EXERCISE DATA:

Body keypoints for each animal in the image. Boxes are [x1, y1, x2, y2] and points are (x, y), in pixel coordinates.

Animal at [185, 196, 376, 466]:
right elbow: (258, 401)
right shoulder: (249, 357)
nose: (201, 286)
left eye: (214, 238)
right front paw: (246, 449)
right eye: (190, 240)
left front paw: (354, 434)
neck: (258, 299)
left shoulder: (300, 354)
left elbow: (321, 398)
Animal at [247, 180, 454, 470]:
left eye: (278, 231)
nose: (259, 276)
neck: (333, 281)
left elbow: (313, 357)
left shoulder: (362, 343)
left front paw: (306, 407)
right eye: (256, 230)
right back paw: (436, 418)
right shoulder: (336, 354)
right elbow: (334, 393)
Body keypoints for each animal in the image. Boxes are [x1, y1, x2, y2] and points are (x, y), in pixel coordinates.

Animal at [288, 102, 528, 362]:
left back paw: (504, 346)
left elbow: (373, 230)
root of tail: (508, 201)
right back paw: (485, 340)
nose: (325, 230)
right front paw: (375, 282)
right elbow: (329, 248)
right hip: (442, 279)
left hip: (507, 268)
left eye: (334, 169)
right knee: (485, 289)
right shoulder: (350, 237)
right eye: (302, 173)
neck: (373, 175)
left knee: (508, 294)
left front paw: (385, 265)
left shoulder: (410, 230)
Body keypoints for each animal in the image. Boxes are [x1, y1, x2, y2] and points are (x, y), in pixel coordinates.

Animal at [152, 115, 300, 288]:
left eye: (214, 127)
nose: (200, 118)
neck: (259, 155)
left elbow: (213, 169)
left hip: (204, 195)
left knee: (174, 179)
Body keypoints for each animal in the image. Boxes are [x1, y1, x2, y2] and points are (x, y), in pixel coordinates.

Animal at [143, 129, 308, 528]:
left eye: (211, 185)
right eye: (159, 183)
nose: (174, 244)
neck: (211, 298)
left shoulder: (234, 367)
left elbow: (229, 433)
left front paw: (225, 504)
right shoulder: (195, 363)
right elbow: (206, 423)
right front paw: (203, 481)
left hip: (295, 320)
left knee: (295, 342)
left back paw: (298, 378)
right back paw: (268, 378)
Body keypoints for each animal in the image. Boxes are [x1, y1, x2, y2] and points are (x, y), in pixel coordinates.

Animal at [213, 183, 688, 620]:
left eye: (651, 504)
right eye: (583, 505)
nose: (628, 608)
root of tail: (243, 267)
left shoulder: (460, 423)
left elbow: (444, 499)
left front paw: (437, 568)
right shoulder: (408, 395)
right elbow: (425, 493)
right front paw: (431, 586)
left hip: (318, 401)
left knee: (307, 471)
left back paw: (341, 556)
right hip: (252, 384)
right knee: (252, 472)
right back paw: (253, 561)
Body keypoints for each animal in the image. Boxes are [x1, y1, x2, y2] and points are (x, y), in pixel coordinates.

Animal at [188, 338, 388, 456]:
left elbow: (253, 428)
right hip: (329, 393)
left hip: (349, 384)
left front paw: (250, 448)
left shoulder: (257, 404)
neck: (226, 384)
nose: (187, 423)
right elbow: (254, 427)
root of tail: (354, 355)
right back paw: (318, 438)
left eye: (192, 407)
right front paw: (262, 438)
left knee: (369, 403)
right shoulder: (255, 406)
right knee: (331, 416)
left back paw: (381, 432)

REQUIREMENT: In the data above, which lines include "tail"? Return those lines.

REPLY:
root of tail: (508, 201)
root of tail: (243, 267)
root of tail: (354, 355)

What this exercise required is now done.